En premier lieu, pour prononcer à l’encontre de M. D… une interdiction de retour sur le territoire français d’une durée d’un an, le préfet des Hauts-de-Seine s’est fondé sur les dispositions de l’article L. 612-6 précédemment citée et sur la circonstance qu’aucun délai de départ volontaire ne lui avait été accordé et qu’il ne justifiait d’aucune circonstance particulière, ce dont il résulte que cette décision est suffisamment motivée en fait et en droit.
En second lieu, il ressort des termes de l’arrêté attaqué que la décision portant interdiction de retour sur le territoire français attaquée a été prise sur le fondement de l’article L. 612-6 du code de l’entrée et du séjour des étrangers et du droit d’asile précité et sur la circonstance qu’aucun délai de départ volontaire ne lui avait été accordé et qu’il ne justifiait d’aucune circonstance particulière. Si M. D… fait valoir travailler au Portugal en qualité d’autoentrepreneur, être titulaire d’un contrat de location à Lisbonne, avoir déposé une demande de titre de séjour au Portugal en cours d’instruction et se rendre en France uniquement pour rendre visite à sa famille, il ne verse, ainsi que précédemment mentionné, aucune pièce de nature à démontrer ni qu’il est en situation régulière au Portugal, ni que sa famille réside en France, ce dont il résulte qu’il n’établit aucune circonstance particulière l’empêchant de retourner vivre dans son pays d’origine. Dans ces conditions, la décision portant interdiction de retour sur le territoire français pour une durée d’un an n’est entachée d’aucune erreur d’appréciation. Par suite, ce moyen sera écarté.

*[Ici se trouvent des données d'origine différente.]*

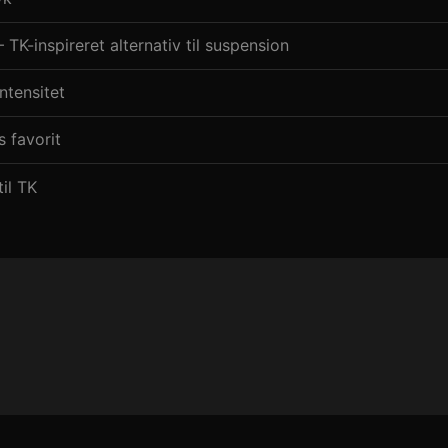
– TK-inspireret alternativ til suspension
ntensitet
s favorit
til TK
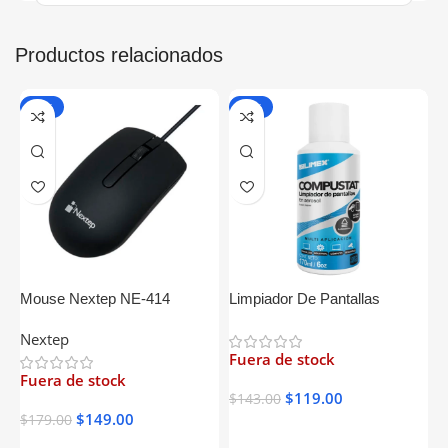
Productos relacionados
-17%
-17%
Mouse Nextep NE-414
Limpiador De Pantallas
K
Alámbrico USB Negro
Silimex Compustat
N
Nextep
N
Antiestatico 170ml
U
Fuera de stock
Fuera de stock
F
$
119.00
$
143.00
$
149.00
$
179.00
$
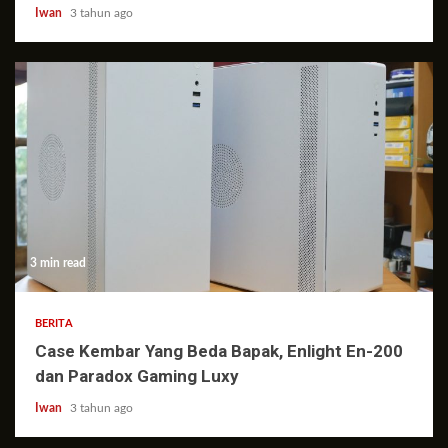
Iwan
3 tahun ago
3 min read
BERITA
Case Kembar Yang Beda Bapak, Enlight En-200
dan Paradox Gaming Luxy
Iwan
3 tahun ago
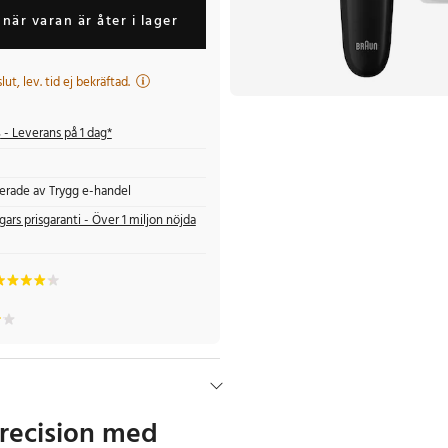
när varan är åter i lager
 slut, lev. tid ej bekräftad.
s
- Leverans på 1 dag*
fierade av Trygg e-handel
gars prisgaranti - Över 1 miljon nöjda
recision med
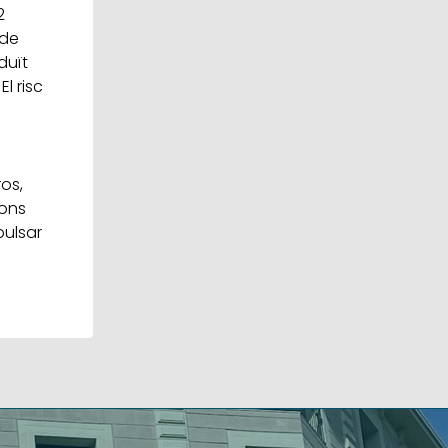
2
 de
duït
l risc
os,
ions
pulsar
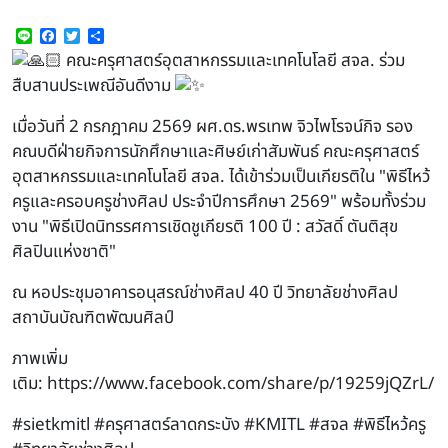
Line
Facebook
Twitter
Share
คณะครุศาสตร์อุตสาหกรรมและเทคโนโลยี สจล. ร่วม
สืบสานประเพณีอันดีงาม
เมื่อวันที่ 2 กรกฎาคม 2569 ผศ.ดร.พรเทพ จิวไพโรจน์กิจ รอง
คณบดีฝ่ายกิจการนักศึกษาและศิษย์เก่าสัมพันธ์ คณะครุศาสตร์
อุตสาหกรรมและเทคโนโลยี สจล. ได้เข้าร่วมเป็นเกียรติใน "พิธีไหว้
ครูและครอบครูช่างศิลป ประจำปีการศึกษา 2569" พร้อมทั้งร่วม
งาน "พิธีเปิดนิทรรศการเชิดชูเกียรติ 100 ปี : สวัสดิ์ ตันติสุข
ศิลปินแห่งชาติ"
ณ หอประชุมอาคารอนุสรณ์ช่างศิลป 40 ปี วิทยาลัยช่างศิลป
สถาบันบัณฑิตพัฒนศิลป์
ภาพเพิ่ม
เติม: https://www.facebook.com/share/p/19259jQZrL/
#sietkmitl
#ครุศาสตร์ลาดกระบัง
#KMITL
#สจล
#พิธีไหว้ครู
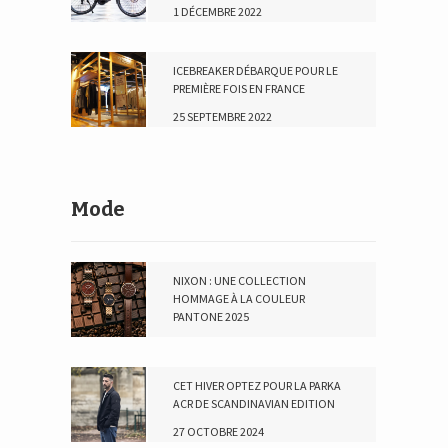
1 DÉCEMBRE 2022
ICEBREAKER DÉBARQUE POUR LE
PREMIÈRE FOIS EN FRANCE
25 SEPTEMBRE 2022
Mode
NIXON : UNE COLLECTION
HOMMAGE À LA COULEUR
PANTONE 2025
16 JANVIER 2025
CET HIVER OPTEZ POUR LA PARKA
ACR DE SCANDINAVIAN EDITION
27 OCTOBRE 2024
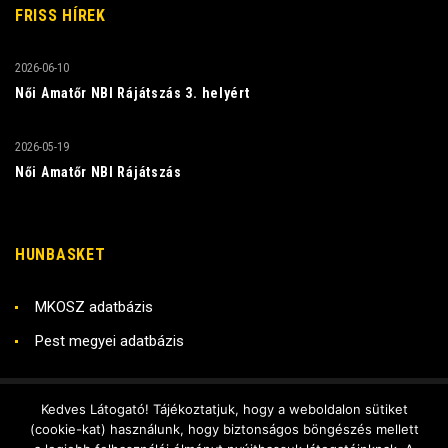
FRISS HÍREK
2026-06-10
Női Amatőr NBI Rájátszás 3. helyért
2026-05-19
Női Amatőr NBI Rájátszás
HUNBASKET
MKOSZ adatbázis
Pest megyei adatbázis
Kedves Látogató! Tájékoztatjuk, hogy a weboldalon sütiket
Copyright © 2018 RADO KSE
(cookie-kat) használunk, hogy biztonságos böngészés mellett
Készítette - DX Stúdió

Il résulte de tout ce qui précède que les conclusions à fin d’annulation de M. D… doivent être rejetées, ainsi que par voie de conséquence ses conclusions à fin d’injonction et celles fondées sur les dispositions de l’article L. 761-1 du code de justice administrative.
DECIDE :
La requête de M. D… est rejetée.
Article 2 : Le présent jugement sera notifié à M. C… D… et au préfet des Hauts-de-Seine.
Délibéré après l’audience du 13 janvier 2026, à laquelle siégeaient :
M. Lamy, président,
Mme E… et Mme Courtois, conseillères,
Rendu public par mise à disposition au greffe le 27 janvier 2026.
La rapporteure,
signé
M-A Courtois
Le président,
signé
E. Lamy
La greffière,
signé
D. Soihier Charleston
La République mande et ordonne au préfet des Hauts-de-Seine en ce qui le concerne ou à tous commissaires de justice à ce requis en ce qui concerne les voies de droit commun contre les parties privées, de pourvoir à l’exécution de la présente décision.